What the task requires – Take the entries below and print, exactly, the stretch from the line containing "Removing AI from Stuff" through the line containing "The board administrator may hav", both included.

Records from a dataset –
- - -

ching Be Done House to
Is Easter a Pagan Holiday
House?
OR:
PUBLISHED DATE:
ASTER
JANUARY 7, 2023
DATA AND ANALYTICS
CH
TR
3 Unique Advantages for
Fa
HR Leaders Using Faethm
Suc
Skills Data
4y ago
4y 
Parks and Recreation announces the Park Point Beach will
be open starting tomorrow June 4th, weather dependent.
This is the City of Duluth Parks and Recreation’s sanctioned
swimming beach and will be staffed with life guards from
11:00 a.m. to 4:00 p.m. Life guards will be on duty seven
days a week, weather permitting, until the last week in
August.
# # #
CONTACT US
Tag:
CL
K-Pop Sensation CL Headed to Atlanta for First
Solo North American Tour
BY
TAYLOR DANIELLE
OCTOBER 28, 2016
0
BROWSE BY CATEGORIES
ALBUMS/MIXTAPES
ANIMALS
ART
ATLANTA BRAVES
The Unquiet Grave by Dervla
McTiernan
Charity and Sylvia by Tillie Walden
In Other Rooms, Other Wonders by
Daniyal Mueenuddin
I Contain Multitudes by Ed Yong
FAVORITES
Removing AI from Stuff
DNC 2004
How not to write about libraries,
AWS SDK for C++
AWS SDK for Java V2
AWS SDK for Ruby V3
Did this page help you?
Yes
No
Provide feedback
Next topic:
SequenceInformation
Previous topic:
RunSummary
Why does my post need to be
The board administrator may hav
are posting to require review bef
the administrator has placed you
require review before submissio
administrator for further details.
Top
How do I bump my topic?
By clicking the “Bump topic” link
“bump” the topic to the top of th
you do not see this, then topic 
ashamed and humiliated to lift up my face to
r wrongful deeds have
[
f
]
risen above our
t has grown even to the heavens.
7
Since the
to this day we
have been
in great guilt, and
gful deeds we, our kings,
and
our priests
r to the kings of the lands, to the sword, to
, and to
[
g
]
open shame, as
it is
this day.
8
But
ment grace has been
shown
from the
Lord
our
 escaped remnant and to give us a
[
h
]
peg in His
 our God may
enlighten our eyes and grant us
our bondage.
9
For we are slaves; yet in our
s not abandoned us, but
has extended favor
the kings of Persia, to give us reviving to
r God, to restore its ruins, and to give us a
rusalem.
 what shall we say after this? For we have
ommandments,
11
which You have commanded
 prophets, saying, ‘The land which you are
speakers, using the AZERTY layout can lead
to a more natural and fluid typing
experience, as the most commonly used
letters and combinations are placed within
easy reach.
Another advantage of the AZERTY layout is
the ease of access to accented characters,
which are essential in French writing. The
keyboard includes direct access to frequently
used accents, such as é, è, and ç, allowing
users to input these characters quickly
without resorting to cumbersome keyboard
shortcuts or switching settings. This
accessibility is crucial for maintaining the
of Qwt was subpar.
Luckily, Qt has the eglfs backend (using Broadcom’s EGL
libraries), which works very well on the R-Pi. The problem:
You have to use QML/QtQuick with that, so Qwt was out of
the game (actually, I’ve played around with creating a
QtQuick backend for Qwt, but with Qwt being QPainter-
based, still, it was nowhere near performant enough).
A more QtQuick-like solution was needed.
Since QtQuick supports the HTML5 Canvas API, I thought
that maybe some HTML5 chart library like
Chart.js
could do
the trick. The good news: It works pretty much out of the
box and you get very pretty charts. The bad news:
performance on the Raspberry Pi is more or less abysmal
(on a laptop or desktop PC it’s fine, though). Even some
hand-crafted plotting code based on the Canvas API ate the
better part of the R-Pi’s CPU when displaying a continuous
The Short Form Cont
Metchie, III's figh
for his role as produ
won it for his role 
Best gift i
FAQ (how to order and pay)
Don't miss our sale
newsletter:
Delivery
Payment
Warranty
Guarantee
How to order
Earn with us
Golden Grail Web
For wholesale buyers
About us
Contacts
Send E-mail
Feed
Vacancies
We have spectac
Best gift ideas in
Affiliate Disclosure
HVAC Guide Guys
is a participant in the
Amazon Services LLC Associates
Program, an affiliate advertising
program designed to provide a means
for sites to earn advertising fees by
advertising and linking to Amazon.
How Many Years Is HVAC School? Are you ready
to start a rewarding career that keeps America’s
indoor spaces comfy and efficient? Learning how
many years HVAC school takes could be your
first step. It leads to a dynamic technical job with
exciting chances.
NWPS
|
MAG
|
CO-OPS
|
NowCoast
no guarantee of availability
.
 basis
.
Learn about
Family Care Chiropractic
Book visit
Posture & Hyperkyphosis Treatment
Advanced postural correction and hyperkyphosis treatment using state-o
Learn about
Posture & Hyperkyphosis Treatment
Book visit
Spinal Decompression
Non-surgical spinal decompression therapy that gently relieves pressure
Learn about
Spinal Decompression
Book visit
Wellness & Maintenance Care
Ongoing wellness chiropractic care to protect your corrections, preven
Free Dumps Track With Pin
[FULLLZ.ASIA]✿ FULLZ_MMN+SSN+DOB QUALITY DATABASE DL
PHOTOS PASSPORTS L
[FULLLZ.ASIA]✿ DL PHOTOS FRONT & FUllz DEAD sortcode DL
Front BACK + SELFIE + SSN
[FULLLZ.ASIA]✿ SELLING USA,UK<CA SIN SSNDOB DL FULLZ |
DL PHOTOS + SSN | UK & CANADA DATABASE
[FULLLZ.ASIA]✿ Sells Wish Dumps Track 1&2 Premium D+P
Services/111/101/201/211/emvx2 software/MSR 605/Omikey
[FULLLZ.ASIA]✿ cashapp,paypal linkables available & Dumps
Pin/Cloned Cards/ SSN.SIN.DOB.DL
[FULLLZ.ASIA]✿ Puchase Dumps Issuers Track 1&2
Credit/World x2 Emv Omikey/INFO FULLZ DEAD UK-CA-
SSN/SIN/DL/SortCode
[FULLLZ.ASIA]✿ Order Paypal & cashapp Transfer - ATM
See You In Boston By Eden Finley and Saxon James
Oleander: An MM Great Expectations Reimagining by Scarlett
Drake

- - -

Response area –
Removing AI from Stuff
DNC 2004
How not to write about libraries,
AWS SDK for C++
AWS SDK for Java V2
AWS SDK for Ruby V3
Did this page help you?
Yes
No
Provide feedback
Next topic:
SequenceInformation
Previous topic:
RunSummary
Why does my post need to be
The board administrator may hav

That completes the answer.